Principaux postes du programme 135 en crédits de paiement
(en millions d'euros et en pourcentage)
Source : commission des finances, à partir du projet annuel de performances
Les autres actions portent sur des politiques auxquelles l'État ne contribue que de manière marginale par des crédits budgétaires :
- l'action 01 « Construction locative et amélioration du parc » porte en loi de finances initiale des crédits réduits de 8,0 millions d'euros en AE et de 85,7 millions d'euros en CP, destinés notamment à la rénovation des cités minières et à l'accueil des gens du voyages. Cependant, cette action est principalement alimentée par le Fonds national des aides à la pierre (FNAP), qui prévoit un concours de 493,5 millions d'euros en AE et 403,3 millions d'euros en CP.
- l'action 02 « Soutien à l'accession à la propriété » comprend des commissions de gestion versées à la société de gestion des financements et de la garantie de l'accession sociale à la propriété (SGFFAS), car cette politique passe par des dispositifs fiscaux et des crédits extra-budgétaires ;
- l'action 03 « Lutte contre l'habitat indigne » retrace certaines dépenses prises en charge directement par l'État, cette politique étant mise en oeuvre à titre principal, au niveau national, par l'Agence nationale de l'habitat (ANAH).

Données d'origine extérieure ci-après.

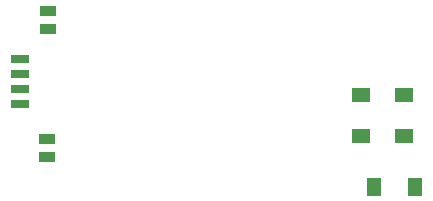
<source format=gtp>
G04*
G04 #@! TF.GenerationSoftware,Altium Limited,Altium Designer,22.3.1 (43)*
G04*
G04 Layer_Color=8421504*
%FSLAX25Y25*%
%MOIN*%
G70*
G04*
G04 #@! TF.SameCoordinates,CFB6BFBE-1D4E-4C59-BBC9-44663F7F7C7A*
G04*
G04*
G04 #@! TF.FilePolarity,Positive*
G04*
G01*
G75*
%ADD16R,0.06102X0.04921*%
%ADD17R,0.04921X0.06102*%
%ADD18R,0.05315X0.03740*%
%ADD19R,0.06299X0.02756*%
D16*
X133228Y54567D02*
D03*
Y40984D02*
D03*
X147638Y41004D02*
D03*
Y54587D02*
D03*
D17*
X137815Y23819D02*
D03*
X151398D02*
D03*
D18*
X29055Y82657D02*
D03*
Y76555D02*
D03*
X28858Y33681D02*
D03*
Y39783D02*
D03*
D19*
X19626Y51496D02*
D03*
Y56496D02*
D03*
Y61496D02*
D03*
Y66496D02*
D03*
M02*

</source>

Enfin, l'action 05 « Innovation, territorialisation et services numériques » regroupe des crédits d'étude, de médiation, de communication, ainsi que des crédits liés aux applications informatiques et à la formation des personnels.
Par ailleurs, deux actions servent de support à la gestion de certains crédits de la mission « Plan de relance » délégués en gestion au programme 135 : les actions 09 « Crédits Relance Cohésion » et 10 « Crédits Relance Écologie ». La totalité des engagements a été achevée en 2022. Néanmoins, en gestion, des crédits seront transférés depuis la mission « Plan de relance » pour permettre la réalisation des actions démarrées.
3. L'apport de l'État par les actions budgétaires ne reflète cependant qu'une maigre fraction des politiques conduites pour le logement
Bien que le programme 135 ait pour objectif la construction et la rénovation de logements, il ne porte que 3,2 millions d'euros de crédits d'investissement (titre 5), correspondant au développement de certains dispositifs de l'action de soutien 05 et non à des projets de construction ou d'aménagement.
L'action de l'État passe en réalité principalement par des voies indirectes :
- par des dépenses fiscales reliées directement à la mission, d'un montant de 9,7 milliards d'euros en 2024 ;
- par des crédits destinés à des dépenses d'intervention (titre 6) principalement pour financer les opérateurs, notamment l'ANAH et les établissements publics fonciers ; ces dernières atteignent 2,9 milliards d'euros dans le PLF 2025 contre 1,4 milliard d'euros en LFI pour 2024, en lien avec l'évolution du périmètre du programme ;
- par l'affectation de taxes à ces mêmes opérateurs, en particulier l'ANAH qui reçoit 700 millions d'euros de la mise aux enchères des quotas carbone ;
* 16 En tenant compte des émissions indirectes attribuables à la production d'électricité. OCDE, Pierre par pierre : Bâtir de meilleures politiques du logement, 2021.
* 17 Ministère de la transition écologique et de la cohésion des territoires, Tableau de suivi de la rénovation énergétique dans le secteur résidentiel, 1er août 2023.